Manuka honey can fight fatal infections
Did you know that there haven’t been any new antibiotics detected since 1987? Antibiotic resistance is on the rise – and it’s threatening to destroy one of our most trusted and widely-used methods of treating diseases. This far-reaching issue is worrying scientists from all around the globe who are now starting to look for viable alternatives that can help fight off persistent infections. Researchers have made a recent discovery regarding Manuka honey, which has shown very promising results in healing wounds and destroying resistant bacteria.
Bacterial Prevention 101
Made from the nectar of the native Manuka tree, this type of honey can be a strong tool in dealing with hospital-acquired infections, as well as preventing the growth of resistant bacteria. A recent study conducted in UK at the University of Southampton concluded that Manuka honey can prevent the formation of biofilms. Biofilms are oozy micro-environments that are necessary for bacteria to develop. They’re very dangerous if they appear on the surface of flesh wounds and have a remarkable resistance to most antibiotics. Although more research is still needed, Manuka honey has been shown to prevent E. coli and UTI infections in women.
Why we need Manuka honey in hospital settings
Researchers have found that sanitizing medical devices with Manuka honey-based substances lowered the risk of lethal bacteria appearing on surfaces by over 75%. Given that 1 in 4 patients require a catheter and hospital-derived infections account for 2,100 deaths per year and up to $2.5 billion NHS costs, this discovery can significantly improve our healthcare conditions. Investigations are now being made into the nature of this substance and how it can potentially kill off unrelenting superbugs.
How Manuka honey kills resistant bacteria
Manuka honey can fight off infection by targeting and attacking the main bacterial proteins. Aside from being a natural disinfectant, this type of honey also contains a substance known as methyl glyoxal, which obstructs bacterial DNA and cell division, actively killing the pathogens. In addition, the high concentration of sugar causes the bacteria to dehydrate and recede. Manuka honey is also potent against superbugs because it doesn’t lead to antibiotic resistance, making it more feasible and safe than conventional pharmaceuticals.
Scientists aren’t quite sure how it works
Although the health benefits of Manuka honey have been widely-recognized in the past few years, scientists are still trying to figure out how the substance can kill off bacteria without being harmful to the human body. The vast amounts methyl glyoxal have been proven to be poisonous to mammals. This means that, at least in theory, Manuka honey should be toxic to humans. However, there’s no evidence that confirms this yet – on the contrary, Manuka honey might just save our lives in the future, if our bodies become more and more resistant to antibiotic treatment.

• _Extracted records_
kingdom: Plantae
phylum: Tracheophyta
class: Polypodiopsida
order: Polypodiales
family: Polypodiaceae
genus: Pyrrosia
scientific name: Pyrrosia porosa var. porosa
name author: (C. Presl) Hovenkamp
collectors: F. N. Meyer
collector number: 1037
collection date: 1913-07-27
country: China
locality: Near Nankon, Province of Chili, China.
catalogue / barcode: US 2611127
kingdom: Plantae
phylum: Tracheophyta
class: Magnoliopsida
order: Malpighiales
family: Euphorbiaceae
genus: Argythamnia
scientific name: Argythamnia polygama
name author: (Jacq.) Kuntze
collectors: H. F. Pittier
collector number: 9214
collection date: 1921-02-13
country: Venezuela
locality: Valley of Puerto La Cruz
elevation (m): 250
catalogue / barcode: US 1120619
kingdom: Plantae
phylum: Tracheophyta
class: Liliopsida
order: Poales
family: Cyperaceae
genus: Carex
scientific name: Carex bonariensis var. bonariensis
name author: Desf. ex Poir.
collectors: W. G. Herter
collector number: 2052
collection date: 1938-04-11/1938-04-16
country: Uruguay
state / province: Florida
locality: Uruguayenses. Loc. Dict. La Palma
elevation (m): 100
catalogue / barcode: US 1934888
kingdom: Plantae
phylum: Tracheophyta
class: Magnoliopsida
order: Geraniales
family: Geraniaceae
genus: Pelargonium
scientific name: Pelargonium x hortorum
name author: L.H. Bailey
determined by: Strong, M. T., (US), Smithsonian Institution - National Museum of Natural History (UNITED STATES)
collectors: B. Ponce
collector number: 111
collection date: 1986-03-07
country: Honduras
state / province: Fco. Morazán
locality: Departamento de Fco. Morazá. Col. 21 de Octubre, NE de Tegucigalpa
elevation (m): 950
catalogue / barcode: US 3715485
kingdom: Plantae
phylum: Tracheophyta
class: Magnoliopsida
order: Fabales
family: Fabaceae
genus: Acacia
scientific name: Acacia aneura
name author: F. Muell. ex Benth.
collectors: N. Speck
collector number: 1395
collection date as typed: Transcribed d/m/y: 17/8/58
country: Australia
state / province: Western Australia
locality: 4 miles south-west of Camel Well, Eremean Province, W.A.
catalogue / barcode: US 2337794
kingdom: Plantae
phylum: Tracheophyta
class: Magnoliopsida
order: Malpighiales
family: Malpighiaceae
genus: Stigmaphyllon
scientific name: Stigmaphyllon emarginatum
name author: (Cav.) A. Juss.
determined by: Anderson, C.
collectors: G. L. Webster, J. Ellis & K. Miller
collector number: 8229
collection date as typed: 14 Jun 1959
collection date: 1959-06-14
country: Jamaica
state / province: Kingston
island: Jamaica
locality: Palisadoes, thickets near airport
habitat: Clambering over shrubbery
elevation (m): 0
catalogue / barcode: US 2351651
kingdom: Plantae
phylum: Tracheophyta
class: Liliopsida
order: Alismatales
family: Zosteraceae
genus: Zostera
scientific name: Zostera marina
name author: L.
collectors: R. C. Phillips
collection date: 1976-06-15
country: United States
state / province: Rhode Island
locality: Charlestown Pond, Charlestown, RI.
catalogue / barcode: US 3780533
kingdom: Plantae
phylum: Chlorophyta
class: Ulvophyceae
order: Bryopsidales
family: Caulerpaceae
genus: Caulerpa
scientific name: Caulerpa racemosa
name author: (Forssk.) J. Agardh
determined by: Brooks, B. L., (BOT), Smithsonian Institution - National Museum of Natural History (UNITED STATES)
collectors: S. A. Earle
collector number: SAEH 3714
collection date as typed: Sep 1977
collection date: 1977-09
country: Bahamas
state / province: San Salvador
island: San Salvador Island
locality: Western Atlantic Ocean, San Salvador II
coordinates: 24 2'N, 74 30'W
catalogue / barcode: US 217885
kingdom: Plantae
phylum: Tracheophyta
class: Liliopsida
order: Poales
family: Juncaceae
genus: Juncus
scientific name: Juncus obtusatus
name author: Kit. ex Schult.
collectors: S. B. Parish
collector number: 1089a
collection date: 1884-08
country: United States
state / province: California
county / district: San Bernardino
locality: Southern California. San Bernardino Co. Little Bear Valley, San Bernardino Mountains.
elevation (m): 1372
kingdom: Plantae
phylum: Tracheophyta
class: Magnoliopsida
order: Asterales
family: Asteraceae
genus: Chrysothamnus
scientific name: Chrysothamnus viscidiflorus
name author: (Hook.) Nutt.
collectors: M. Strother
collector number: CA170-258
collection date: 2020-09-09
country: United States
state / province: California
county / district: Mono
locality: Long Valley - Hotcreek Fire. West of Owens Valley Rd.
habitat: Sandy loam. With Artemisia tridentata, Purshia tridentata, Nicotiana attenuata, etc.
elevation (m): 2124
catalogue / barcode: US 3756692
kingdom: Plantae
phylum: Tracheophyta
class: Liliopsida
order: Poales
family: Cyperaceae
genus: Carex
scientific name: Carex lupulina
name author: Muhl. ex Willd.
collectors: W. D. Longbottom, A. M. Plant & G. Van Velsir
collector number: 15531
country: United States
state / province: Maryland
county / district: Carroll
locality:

• _Brief A_
Translate this sentence from the Manuka honey article into Spanish: "Biofilms are oozy micro-environments that are necessary for bacteria to develop."
• _Brief B_
From the Manuka honey article, write out the part from "Why we need" to "off unrelenting superbugs." word for word.
• _Brief C_
In the Manuka honey article, at which university was the UK study on biofilms carried out?

• _Exercise result A_
Las biopelículas son microambientes viscosos que son necesarios para que las bacterias se desarrollen.

• _Exercise result B_
Why we need Manuka honey in hospital settings
Researchers have found that sanitizing medical devices with Manuka honey-based substances lowered the risk of lethal bacteria appearing on surfaces by over 75%. Given that 1 in 4 patients require a catheter and hospital-derived infections account for 2,100 deaths per year and up to $2.5 billion NHS costs, this discovery can significantly improve our healthcare conditions. Investigations are now being made into the nature of this substance and how it can potentially kill off unrelenting superbugs.

• _Exercise result C_
The University of Southampton.